## WLF-Kaelble

### Quick Start

The WLF app describes the basics. Here we use a more powerful Kaelble version of standard WLF. The formula and the example files are kindly provided by Dr Geoffrey Rowe and Sérgio Raposo of Abatech who have created the awesome RHEA rheology software.

### WLF-Kaelble

Move your mouse over the data to give you the temperature and data values for each point.
Td °C
Tr °C
C1
C2
Example

### A more powerful view of WLF

The older WLF app has a single example to describe the ideas behind WLF. Here we have some complex, real-world data-sets (sample files from Abatech's RHEA software) to allow exploration across a wider range of data. Note that the standard shift values are negative for frequency (m/s, rad/s or Hz) datasets but for time-based datasets (e.g. the polycarbonate, PC, example) they are positive.

Some of the Abatech input data seem impossible at first as they imply rheometers working at super-low frequencies. However these are datapoints measured via different techniques then translated into frequency equivalents.
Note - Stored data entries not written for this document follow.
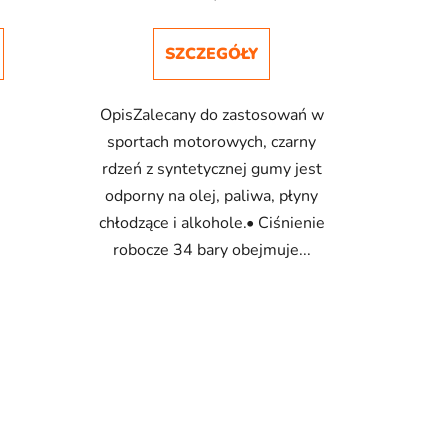
SZCZEGÓŁY
OpisZalecany do zastosowań w
sportach motorowych, czarny
rdzeń z syntetycznej gumy jest
odporny na olej, paliwa, płyny
chłodzące i alkohole.• Ciśnienie
robocze 34 bary obejmuje...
This is high-powered rheological manipulation beyond the purpose of this app.

The sliders cover a larger range than the WLF app (so lose some precision) because, for example, C1 and C2 values for G(t) curves are far from the "standard" Ferry values.

### The Kaelble modification to WLF

The classic Williams, Landel and Ferry, WLF, equation says:

Log(a_t)=-(C_1(T-T_r))/(C_2+T-T_r)

Here we have two constants, C1 and C2, we have the temperature of interest, T and a reference temperature Tr. From these we calculated at which is the amount by which the time has to be shifted to get the same result at T as you would get at Tr.

The Kaelble modification simply adds two straight lines to the equation, to provide the |absolute| value of T-Tr

Log(a_t)=-(C_1(T-T_r))/(C_2+|T-T_r|)

However, work at Abatech by Rowe and Sharrock1 in analysing a large number of datasets from the general literature and their special field of asphalt science, found that many datasets could be better fitted to two temperatures that captured more completely Kaelble's idea of datasets that spanned the Tg of the material. You now have a reference temperature Tr (the one that you choose to create a master curve) and a "Defining" temperature, Td which defines a point where interesting stuff happens to the system (typically a Tg).

Log(a_t)=-C_1((T-T_d)/(C_2+|T-T_d|)+(T_r-T_d)/(C_2+|T_r-T_d|))

The use of the |absolute| values allows for an inflection point around Td. If you never reach Td the modification makes no difference. But it provably improves things in cases where you go beyond Td.